The Blackberry Debacle Was a Wake-up Call for Opaque Businesses

So, everyone, panic over. Our liftime’s answer to the Irish Potato Famine or the sacking of Rome is at an end. I refer, of course, to the great blackberry blackout. At the time of writing, my emails are now fully functional once again after a mere 3 days, 23 hours and 45 minutes.

Given that I was spouting curmudgeonly comment on the event on Daybreak, and in the Metro and the Evening Standard, you’d have thought they might have sorted me out a bit quicker. You can imagine my chagrin when it turned out I was the last one in my office to still be enduring radio silence.

However, their lack of concern for the personal experiences of customers, even those who don’t speak to newspapers, was clearly endemic, a serious part of the problem. Research in Motion, it seems, has little understanding of the fact that everyone talks, not just the techies. I retweeted Perez Hilton’s ‘Bye Bye Blackberry’ tweet, only to be faced with the retort ‘what does Perez Hilton know about Blackberry?’

The answer, of course, is nothing, but so what?
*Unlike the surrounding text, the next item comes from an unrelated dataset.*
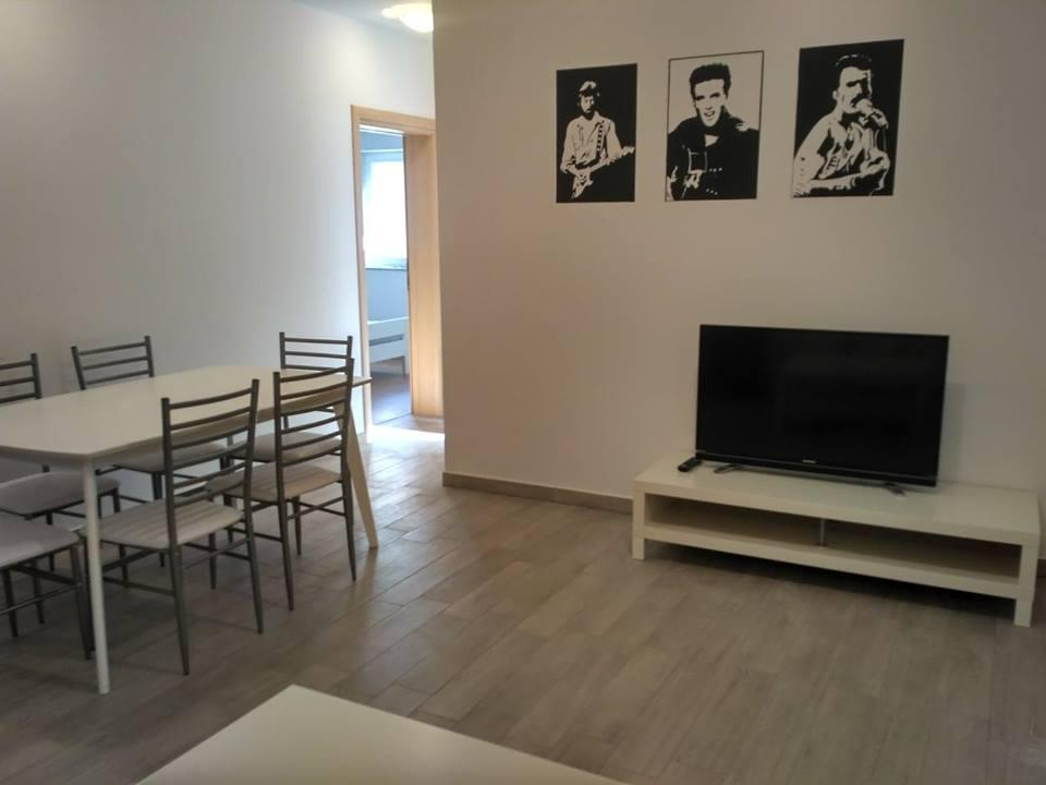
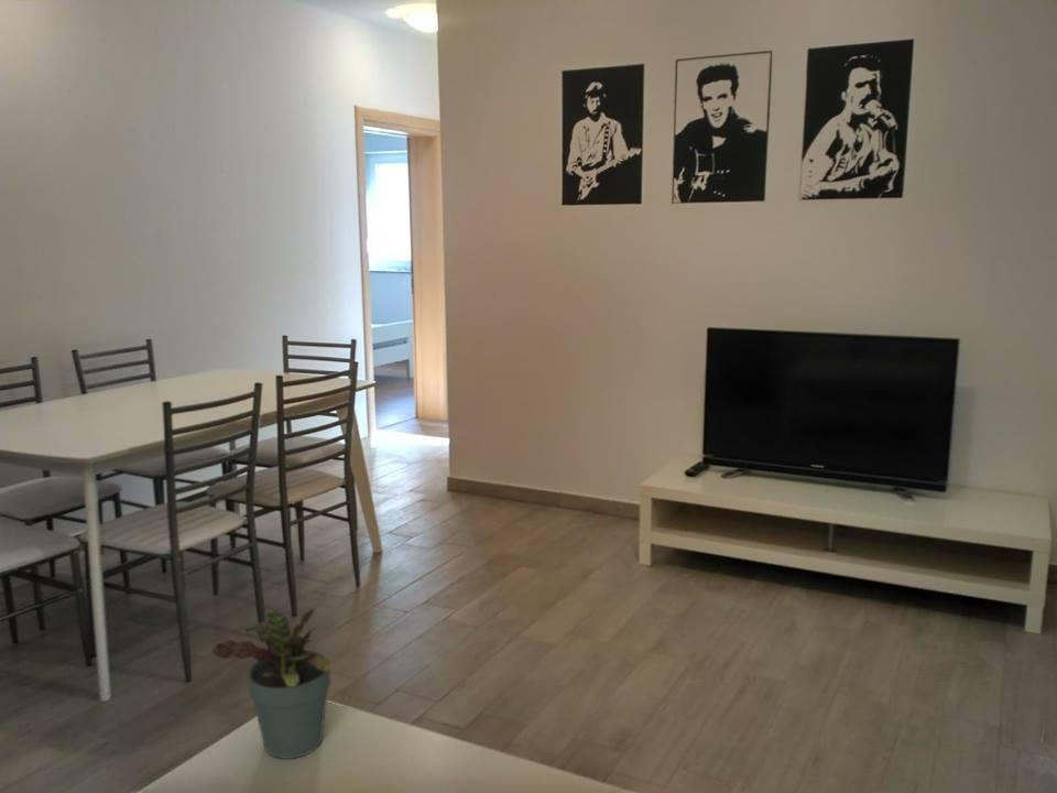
+ potted plant [211,608,331,760]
The guy has nearly 4m followers, plenty of whom will be chucking Blackberry along with him. It’s a perfect case study in the need for brand transparency. RIM should have made sure they kept users in the loop to avoid this kind of outright rebellion.

What’s happened is that they’ve listened to the lawyers over and above the PRs. Silence might be the safest legal course of action, but it’s going to play absolute havoc with your public profile. In situations of outright crisis, opening yourself up with full transparency may feel precarious, but more often than not it’s the right thing to do. Sensible, open conversation is required to quell the natural consumer panic reaction.

Of course, as my friend and Borkowski.do collaborator Jonathan Durden pointed out, Research in Motion could hardly have had a worse month or two for publicity disasters. A brand which is founded on its utility for business people, Blackberry suffered a huge shake-up to its conservative image when BBM was implicated in the organisation of August’s riots.

For it now to face a serious blow to its reliability is potentially fatal: you couldn’t plan a better hatchet job. As Durden said, the only thing left to come out is that it gives you cancer.

Still, though, this is no excuse. These disasters demonstrate how vital it is for brands to have truthful, narrative, responsive plans built into their very communications structure. Before you run to the lawyers, you need to know exactly what you’re saying to your real judge: the customer.